[Supplied data]
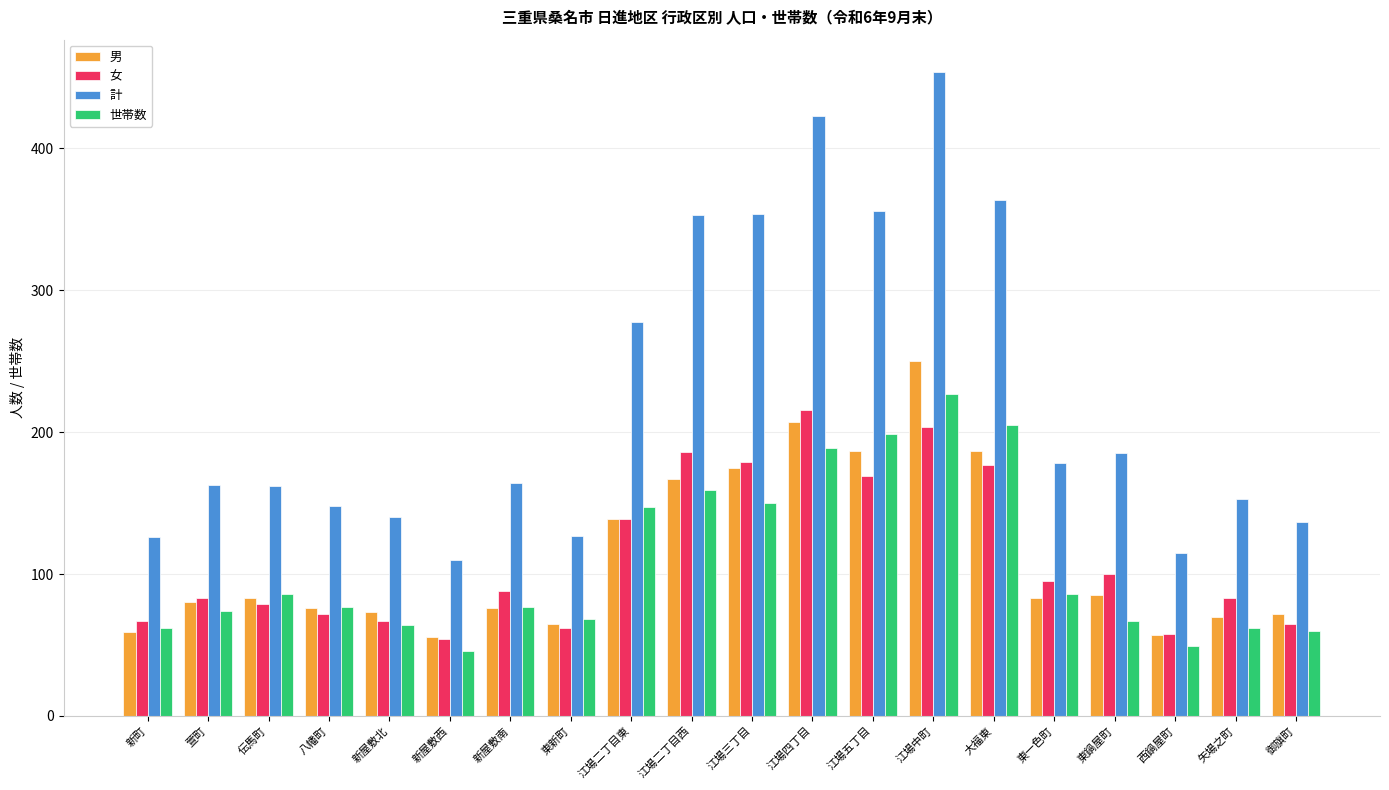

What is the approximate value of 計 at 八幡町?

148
---
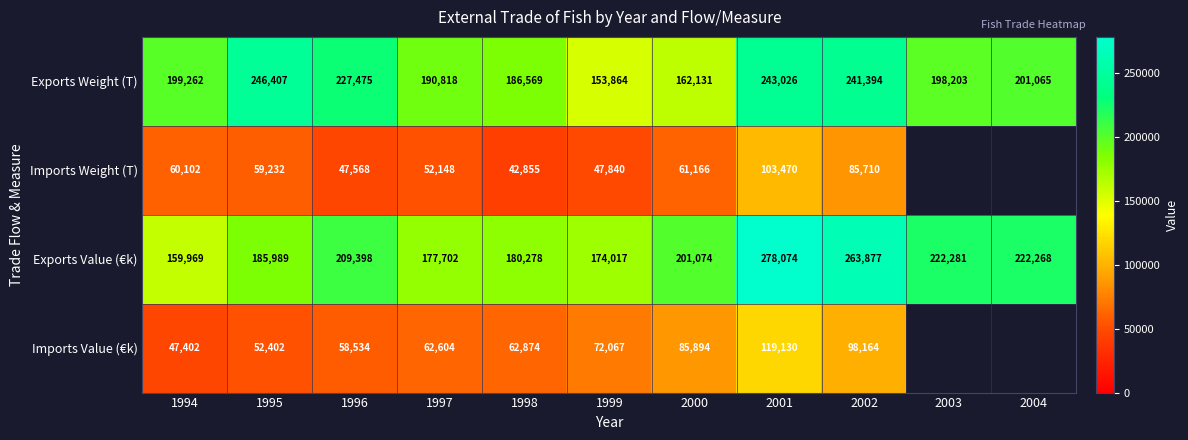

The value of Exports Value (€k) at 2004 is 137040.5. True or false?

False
---
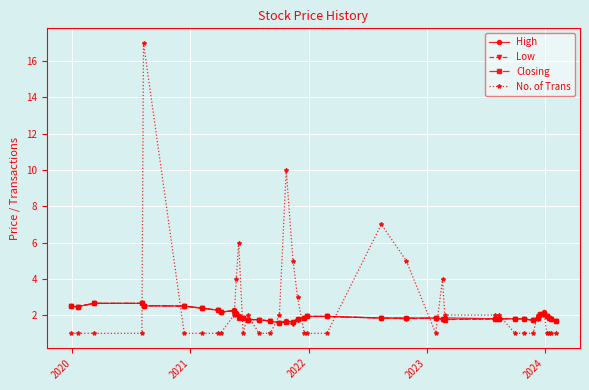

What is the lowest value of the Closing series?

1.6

[Task statement]
Return each line in the entries above that contains the word "What".

[Written response]
What is the approximate value of 計 at 八幡町?
What is the lowest value of the Closing series?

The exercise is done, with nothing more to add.